LIZ JONES’S DIARY: In which I book an overhaul

‘It is all about self-respect and inner poise, not about being ready to have sex with a monosyllabic lump’

He Who Shall No Longer Be Named (aka my ex David) got upset that I met my ex ex for a drink, having had an extreme bikini wax. He thought this meant I was intending to have sex. He clearly doesn’t understand me. I get waxed before any occasion, big or small. I have an awards dinner next month and I’ve booked my treatments prior with the precision of an astrophysicist working at Nasa: I have to work backwards, so… waxing is performed with two days to liftoff. A spray tan one day before, otherwise the dye settles in the pores opened by the wax, so you resemble a speckled hen. Eyebrow tint three days before, so the Marx Brother effect wears off a little. Hair dye two days before, so the telltale stain at the hairline has time to dissipate. Pedicure comes last, and I always pack a pair of Havaianas to stop the polish creasing.

It is all about self-respect and inner poise, not about being ready to have sex with a monosyllabic lump who wouldn’t notice an eyelash extension if it smacked him in the face.

I’ve always been high maintenance. Arriving in London in 1977, I was thrilled not to find punk and the Blitz club, but to discover a clinic in Beauchamp Place that promised to rid my face of thread veins. In 1978, I found another clinic that promised to inject my eyeballs to eradicate tiny capillaries. I had wanted the whites of my eyes to be clear blue, as seen on the cover of Vogue; I had no inkling the model’s eyes had been airbrushed.

For me, having beauty treatments is never about looking a certain way for a man, though my critics, who are legion, would beg to differ. One reader sent an email: ‘What man would want someone who resembles a child? Can you not get a real man?’

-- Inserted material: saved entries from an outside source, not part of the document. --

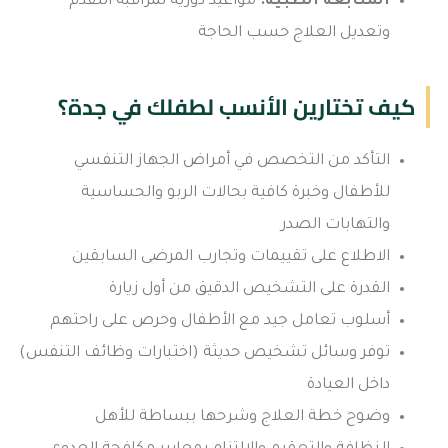
المتابعة الطبية:
مواعيد دورية لمراقبة التقدم
وتعديل العلاج حسب الحاجة
كيف تختارين الأنسب لطفلك في جدة؟
التأكد من التخصص في أمراض الجهاز التنفسي
للأطفال وخبرة كافية بحالات الربو والحساسية
والتهابات الصدر
الاطلاع على تقييمات وتجارب المرضى السابقين
القدرة على التشخيص الدقيق من أول زيارة
أسلوب تعامل جيد مع الأطفال وحرص على راحتهم
توفر وسائل تشخيص حديثة (اختبارات وظائف التنفس)
داخل العيادة
وضوح خطة العلاج وشرحها ببساطة للأهل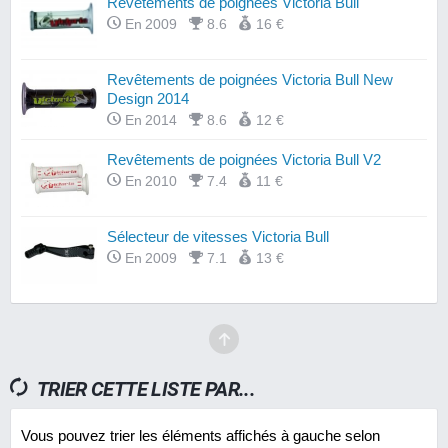
Revêtements de poignées Victoria Bull
En 2009
8.6
16 €
Revêtements de poignées Victoria Bull New
Design 2014
En 2014
8.6
12 €
Revêtements de poignées Victoria Bull V2
En 2010
7.4
11 €
Sélecteur de vitesses Victoria Bull
En 2009
7.1
13 €
TRIER CETTE LISTE PAR...
Vous pouvez trier les éléments affichés à gauche selon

It’s strange how my addiction to depilation could arouse such venom. But you see, when you are a single, middle-aged woman, people like to make assumptions and to judge you, especially if you are well-dressed and well-groomed and haven’t squeezed a small human from between your aerobicised thighs. Viz, a former colleague with about six million children, who once came to my house in Somerset and said rudely, ‘Why on earth do you need such a big garden?’

Or how about the day I moved into my Primrose Hill flat and popped down to Space NK to stock up on Aesop hand soap.

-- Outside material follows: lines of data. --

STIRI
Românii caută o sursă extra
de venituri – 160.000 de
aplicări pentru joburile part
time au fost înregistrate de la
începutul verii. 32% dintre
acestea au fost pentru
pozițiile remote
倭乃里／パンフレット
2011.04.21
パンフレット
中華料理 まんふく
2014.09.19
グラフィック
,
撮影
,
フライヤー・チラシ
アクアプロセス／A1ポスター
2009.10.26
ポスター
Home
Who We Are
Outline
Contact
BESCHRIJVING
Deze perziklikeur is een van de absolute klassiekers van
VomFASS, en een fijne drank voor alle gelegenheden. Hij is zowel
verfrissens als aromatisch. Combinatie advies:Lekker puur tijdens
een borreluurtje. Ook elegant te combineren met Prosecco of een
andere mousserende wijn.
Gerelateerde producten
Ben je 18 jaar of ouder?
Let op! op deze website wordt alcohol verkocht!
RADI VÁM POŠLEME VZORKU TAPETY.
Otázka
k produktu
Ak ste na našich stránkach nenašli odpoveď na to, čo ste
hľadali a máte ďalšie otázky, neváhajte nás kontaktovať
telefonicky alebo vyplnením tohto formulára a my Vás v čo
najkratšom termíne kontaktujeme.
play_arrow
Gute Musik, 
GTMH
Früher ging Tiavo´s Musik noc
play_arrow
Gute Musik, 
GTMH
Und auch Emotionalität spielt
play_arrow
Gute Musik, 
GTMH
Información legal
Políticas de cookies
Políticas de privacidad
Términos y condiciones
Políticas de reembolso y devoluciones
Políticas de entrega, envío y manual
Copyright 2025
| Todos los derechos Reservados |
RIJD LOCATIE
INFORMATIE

‘Hmm,’ said He Who Shall No Longer Be Named. ‘You’d better not make going to Space NK a habit. It’s a bit too close for comfort!’

I’ve always been high maintenance. It’s about self-respect not sex

I could have said, well, that soap will probably last me a year. And how much do you spend on cigarettes? But why waste my breath. When I was working at the Evening Standard, I got into a lot of trouble because I’d written a piece where I’d said: ‘I can’t love anything that costs £5 unless it’s a loaf of bread.’

The editor made me do an experiment with the secretary on the features desk. We would compare our fashion purchases for a year. Counterintuitively and much to the editor’s chagrin, it turned out that, with a habit of shopping every lunch hour in Primark, Next and Forever 21, the secretary spent 14 times what I did shopping at Prada, Selfridges, et al. Because every garment was so cheap, she bought dozens of them. She made mistakes she never wore. She didn’t look after the sweaters or T-shirts or jackets; she simply threw them away.

Anyway, tomorrow a woman is coming to my cottage to give me a massage. ‘Hmm,’ my friend’s mum said without even being asked for her opinion. ‘No wonder you went bankrupt! Hahaha!’

No one bats an eye when a footballer needs physio, or a tennis player books a chiropractor. I spend so many hundreds of hours writing (or ‘typing’, as my chippy ex-boyfriend liked to describe my career) that the pain in my shoulders means I can’t even hold a glass of champagne.

That last sentence was a joke, by the way. No one thinks that middle-aged, child-free women are entitled to be funny, either.